* [The task]
Retype every line of the listing below verbatim, preserving the original order, spelling, punctuation, and line breaks.

[Saved entries]
§ §

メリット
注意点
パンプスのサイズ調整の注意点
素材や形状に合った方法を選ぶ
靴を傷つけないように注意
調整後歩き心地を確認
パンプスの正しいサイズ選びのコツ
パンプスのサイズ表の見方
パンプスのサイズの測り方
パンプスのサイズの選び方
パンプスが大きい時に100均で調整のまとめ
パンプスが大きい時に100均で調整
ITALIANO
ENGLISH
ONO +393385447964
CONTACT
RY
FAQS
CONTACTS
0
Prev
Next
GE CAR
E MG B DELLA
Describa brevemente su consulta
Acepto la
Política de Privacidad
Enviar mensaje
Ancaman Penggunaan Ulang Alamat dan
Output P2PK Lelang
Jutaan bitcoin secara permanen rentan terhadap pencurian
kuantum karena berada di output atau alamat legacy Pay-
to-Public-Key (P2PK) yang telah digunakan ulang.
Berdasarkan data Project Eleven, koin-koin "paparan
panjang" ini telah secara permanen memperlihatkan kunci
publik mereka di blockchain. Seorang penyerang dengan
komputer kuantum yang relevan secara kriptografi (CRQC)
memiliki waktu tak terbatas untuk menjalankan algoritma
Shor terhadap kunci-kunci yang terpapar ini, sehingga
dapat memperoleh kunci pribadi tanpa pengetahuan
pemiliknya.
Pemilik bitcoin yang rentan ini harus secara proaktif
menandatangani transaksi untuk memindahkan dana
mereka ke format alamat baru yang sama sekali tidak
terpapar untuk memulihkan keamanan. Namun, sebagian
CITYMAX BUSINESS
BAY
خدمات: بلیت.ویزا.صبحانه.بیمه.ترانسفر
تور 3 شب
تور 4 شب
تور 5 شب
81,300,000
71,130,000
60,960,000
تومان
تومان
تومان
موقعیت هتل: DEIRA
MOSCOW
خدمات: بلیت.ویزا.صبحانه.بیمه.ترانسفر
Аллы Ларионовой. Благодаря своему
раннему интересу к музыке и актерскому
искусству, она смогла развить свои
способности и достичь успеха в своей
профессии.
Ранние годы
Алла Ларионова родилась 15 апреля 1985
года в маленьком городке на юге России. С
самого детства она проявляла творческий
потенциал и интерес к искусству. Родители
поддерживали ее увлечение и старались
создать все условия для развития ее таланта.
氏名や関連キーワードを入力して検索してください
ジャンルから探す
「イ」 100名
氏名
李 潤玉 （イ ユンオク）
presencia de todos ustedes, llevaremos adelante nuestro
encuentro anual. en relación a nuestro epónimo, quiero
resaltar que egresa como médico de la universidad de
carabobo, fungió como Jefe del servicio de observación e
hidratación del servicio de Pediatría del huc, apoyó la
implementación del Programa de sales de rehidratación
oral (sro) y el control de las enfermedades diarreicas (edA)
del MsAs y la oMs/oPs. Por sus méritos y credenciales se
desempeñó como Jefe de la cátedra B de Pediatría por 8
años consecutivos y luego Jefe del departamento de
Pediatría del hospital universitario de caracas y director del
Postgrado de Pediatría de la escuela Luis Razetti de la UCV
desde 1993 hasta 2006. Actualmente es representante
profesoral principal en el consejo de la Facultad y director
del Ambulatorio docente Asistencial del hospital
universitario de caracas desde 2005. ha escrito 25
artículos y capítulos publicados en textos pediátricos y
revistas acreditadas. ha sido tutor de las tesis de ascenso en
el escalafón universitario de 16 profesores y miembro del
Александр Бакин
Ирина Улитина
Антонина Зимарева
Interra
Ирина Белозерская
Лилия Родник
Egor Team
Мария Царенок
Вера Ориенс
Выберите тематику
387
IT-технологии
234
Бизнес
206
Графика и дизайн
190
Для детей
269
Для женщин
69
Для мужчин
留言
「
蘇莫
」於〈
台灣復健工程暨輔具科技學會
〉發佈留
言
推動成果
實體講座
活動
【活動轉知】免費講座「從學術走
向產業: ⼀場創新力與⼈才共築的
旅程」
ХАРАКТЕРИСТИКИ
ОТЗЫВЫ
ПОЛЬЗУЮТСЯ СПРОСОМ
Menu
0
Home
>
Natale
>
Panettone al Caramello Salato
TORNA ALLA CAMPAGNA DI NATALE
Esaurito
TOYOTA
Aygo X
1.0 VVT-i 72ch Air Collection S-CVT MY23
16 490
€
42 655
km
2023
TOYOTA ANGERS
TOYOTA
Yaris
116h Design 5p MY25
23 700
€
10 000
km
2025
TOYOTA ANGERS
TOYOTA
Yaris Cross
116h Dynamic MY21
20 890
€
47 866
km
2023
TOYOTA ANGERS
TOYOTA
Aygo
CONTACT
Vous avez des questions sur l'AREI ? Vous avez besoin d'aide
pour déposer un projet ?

§ §

* [Solution below]
メリット
注意点
パンプスのサイズ調整の注意点
素材や形状に合った方法を選ぶ
靴を傷つけないように注意
調整後歩き心地を確認
パンプスの正しいサイズ選びのコツ
パンプスのサイズ表の見方
パンプスのサイズの測り方
パンプスのサイズの選び方
パンプスが大きい時に100均で調整のまとめ
パンプスが大きい時に100均で調整
ITALIANO
ENGLISH
ONO +393385447964
CONTACT
RY
FAQS
CONTACTS
0
Prev
Next
GE CAR
E MG B DELLA
Describa brevemente su consulta
Acepto la
Política de Privacidad
Enviar mensaje
Ancaman Penggunaan Ulang Alamat dan
Output P2PK Lelang
Jutaan bitcoin secara permanen rentan terhadap pencurian
kuantum karena berada di output atau alamat legacy Pay-
to-Public-Key (P2PK) yang telah digunakan ulang.
Berdasarkan data Project Eleven, koin-koin "paparan
panjang" ini telah secara permanen memperlihatkan kunci
publik mereka di blockchain. Seorang penyerang dengan
komputer kuantum yang relevan secara kriptografi (CRQC)
memiliki waktu tak terbatas untuk menjalankan algoritma
Shor terhadap kunci-kunci yang terpapar ini, sehingga
dapat memperoleh kunci pribadi tanpa pengetahuan
pemiliknya.
Pemilik bitcoin yang rentan ini harus secara proaktif
menandatangani transaksi untuk memindahkan dana
mereka ke format alamat baru yang sama sekali tidak
terpapar untuk memulihkan keamanan. Namun, sebagian
CITYMAX BUSINESS
BAY
خدمات: بلیت.ویزا.صبحانه.بیمه.ترانسفر
تور 3 شب
تور 4 شب
تور 5 شب
81,300,000
71,130,000
60,960,000
تومان
تومان
تومان
موقعیت هتل: DEIRA
MOSCOW
خدمات: بلیت.ویزا.صبحانه.بیمه.ترانسفر
Аллы Ларионовой. Благодаря своему
раннему интересу к музыке и актерскому
искусству, она смогла развить свои
способности и достичь успеха в своей
профессии.
Ранние годы
Алла Ларионова родилась 15 апреля 1985
года в маленьком городке на юге России. С
самого детства она проявляла творческий
потенциал и интерес к искусству. Родители
поддерживали ее увлечение и старались
создать все условия для развития ее таланта.
氏名や関連キーワードを入力して検索してください
ジャンルから探す
「イ」 100名
氏名
李 潤玉 （イ ユンオク）
presencia de todos ustedes, llevaremos adelante nuestro
encuentro anual. en relación a nuestro epónimo, quiero
resaltar que egresa como médico de la universidad de
carabobo, fungió como Jefe del servicio de observación e
hidratación del servicio de Pediatría del huc, apoyó la
implementación del Programa de sales de rehidratación
oral (sro) y el control de las enfermedades diarreicas (edA)
del MsAs y la oMs/oPs. Por sus méritos y credenciales se
desempeñó como Jefe de la cátedra B de Pediatría por 8
años consecutivos y luego Jefe del departamento de
Pediatría del hospital universitario de caracas y director del
Postgrado de Pediatría de la escuela Luis Razetti de la UCV
desde 1993 hasta 2006. Actualmente es representante
profesoral principal en el consejo de la Facultad y director
del Ambulatorio docente Asistencial del hospital
universitario de caracas desde 2005. ha escrito 25
artículos y capítulos publicados en textos pediátricos y
revistas acreditadas. ha sido tutor de las tesis de ascenso en
el escalafón universitario de 16 profesores y miembro del
Александр Бакин
Ирина Улитина
Антонина Зимарева
Interra
Ирина Белозерская
Лилия Родник
Egor Team
Мария Царенок
Вера Ориенс
Выберите тематику
387
IT-технологии
234
Бизнес
206
Графика и дизайн
190
Для детей
269
Для женщин
69
Для мужчин
留言
「
蘇莫
」於〈
台灣復健工程暨輔具科技學會
〉發佈留
言
推動成果
實體講座
活動
【活動轉知】免費講座「從學術走
向產業: ⼀場創新力與⼈才共築的
旅程」
ХАРАКТЕРИСТИКИ
ОТЗЫВЫ
ПОЛЬЗУЮТСЯ СПРОСОМ
Menu
0
Home
>
Natale
>
Panettone al Caramello Salato
TORNA ALLA CAMPAGNA DI NATALE
Esaurito
TOYOTA
Aygo X
1.0 VVT-i 72ch Air Collection S-CVT MY23
16 490
€
42 655
km
2023
TOYOTA ANGERS
TOYOTA
Yaris
116h Design 5p MY25
23 700
€
10 000
km
2025
TOYOTA ANGERS
TOYOTA
Yaris Cross
116h Dynamic MY21
20 890
€
47 866
km
2023
TOYOTA ANGERS
TOYOTA
Aygo
CONTACT
Vous avez des questions sur l'AREI ? Vous avez besoin d'aide
pour déposer un projet ?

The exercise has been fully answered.